## Work request
Output the entries that follow, word for word.

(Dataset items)
______________________________
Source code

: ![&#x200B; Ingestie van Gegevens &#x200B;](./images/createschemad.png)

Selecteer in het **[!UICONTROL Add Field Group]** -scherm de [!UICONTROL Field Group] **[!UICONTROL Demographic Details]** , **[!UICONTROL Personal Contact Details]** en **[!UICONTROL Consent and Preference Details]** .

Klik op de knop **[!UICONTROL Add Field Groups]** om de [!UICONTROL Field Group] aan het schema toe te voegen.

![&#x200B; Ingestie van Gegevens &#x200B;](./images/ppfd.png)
______________________________
## Answer box
Source code

: ![&#x200B; Ingestie van Gegevens &#x200B;](./images/createschemad.png)

Selecteer in het **[!UICONTROL Add Field Group]** -scherm de [!UICONTROL Field Group] **[!UICONTROL Demographic Details]** , **[!UICONTROL Personal Contact Details]** en **[!UICONTROL Consent and Preference Details]** .

Klik op de knop **[!UICONTROL Add Field Groups]** om de [!UICONTROL Field Group] aan het schema toe te voegen.

![&#x200B; Ingestie van Gegevens &#x200B;](./images/ppfd.png)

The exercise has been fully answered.